Hybrid NMR: A Combination of Solution and Solid-State NMR

We present Hybrid NMR, a new research tool that combines the detailed information content of the anisotropic Hamiltonian of solid-state NMR with the high resolution of solution NMR. Hybrid NMR uses crystalline hydrogel samples to measure chemical shift anisotropy (CSA) or dipolar tensors in small molecules or relatively large biomolecules. We demonstrate the application of Hybrid NMR in measuring CSA tensors in a small molecule. We further show how new theory and pulse sequences can be used to determine anisotropic dynamic maps of molecules. These maps reveal the molecular dynamics of biomolecules, which gives useful new information on the function of proteins.

 

Aaron Rossini

 

 

 

 

 

 

Aaron Rossini
Assistant Professor of Chemistry
Iowa State University
Ames, IA

Sensitizing Solid-State NMR Spectroscopy for the Characterization of Pure and Formulated Pharmaceuticals

Solid-state NMR spectroscopy is routinely applied for the characterization of active pharmaceutical ingredients (APIs) in both pure and dosage forms.
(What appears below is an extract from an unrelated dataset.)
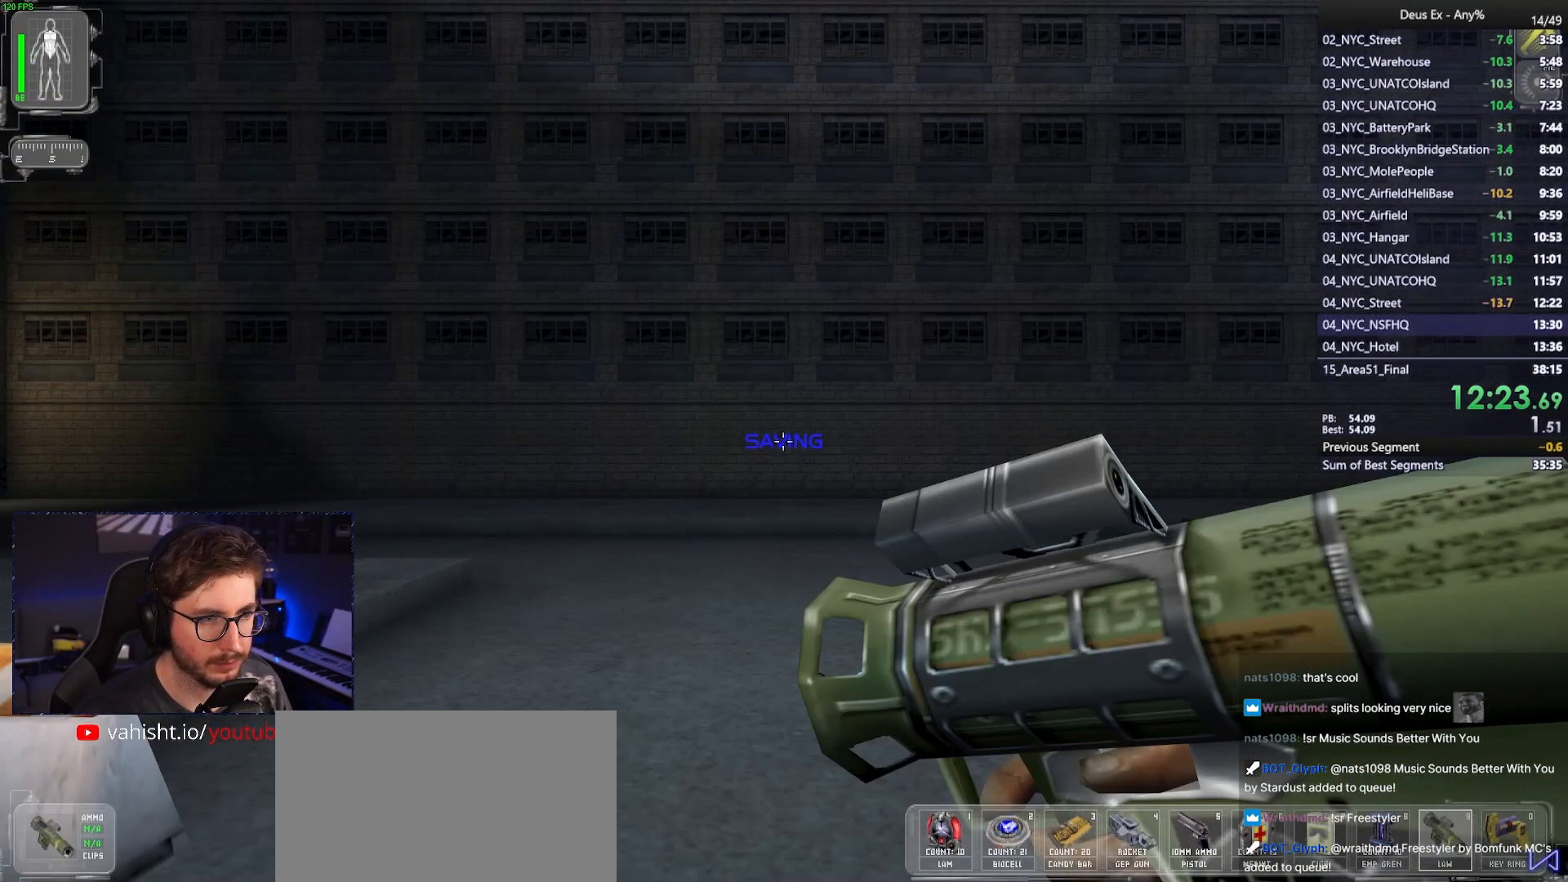
{"keys": ["w"], "mouse": [], "events": [[333, "w", "down"], [433, "d", "down"], [483, "d", "up"]]}
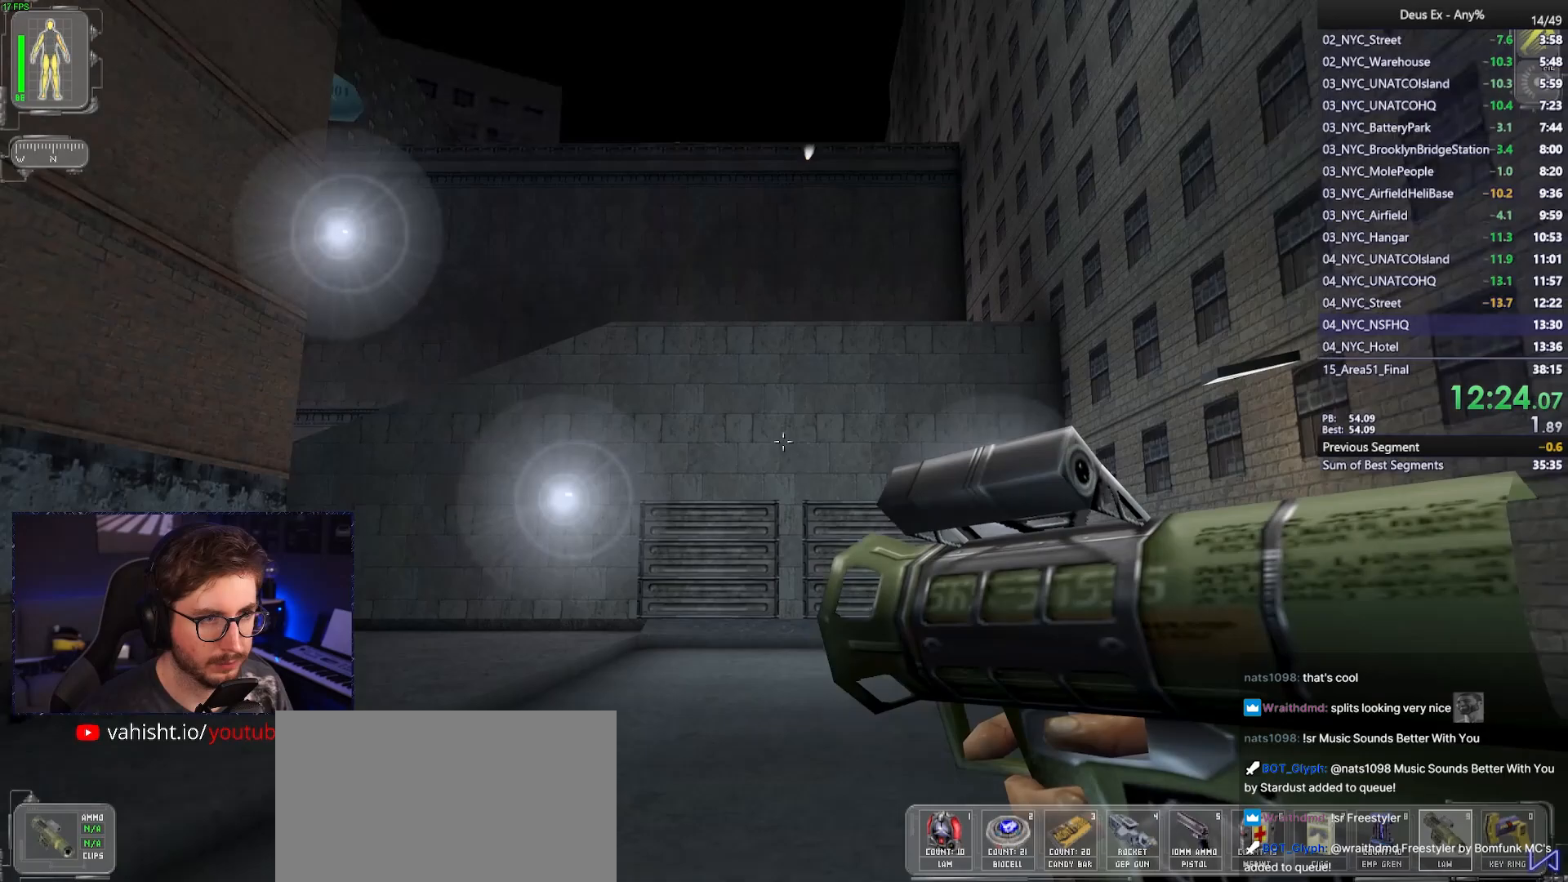
{"keys": [], "mouse": ["left"], "events": [[67, "w", "up"], [500, "mouse_left", "down"]]}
However, solid-state NMR experiments on many APIs suffer from poor sensitivity because many crystalline organic solids possess very long proton longitudinal relaxation times. Furthermore, 13C solid-state NMR experiments on dosage forms of APIs are challenging since the 13C NMR signals from the API often overlaps with those from the excipient and the loading levels of the APIs are often very low (1-10 wt.%). In this contribution, I will describe how dynamic nuclear polarization (DNP) enhanced solid-state NMR can be applied to “ordinary” micro-particulate organic solids (such as APIs) and how DNP addresses the issues of long proton T1, signal overlap and dilution in formulated APIs. DNP enhanced solid-state NMR can also be applied to determine the protonation states of APIs in salts and cocrystals.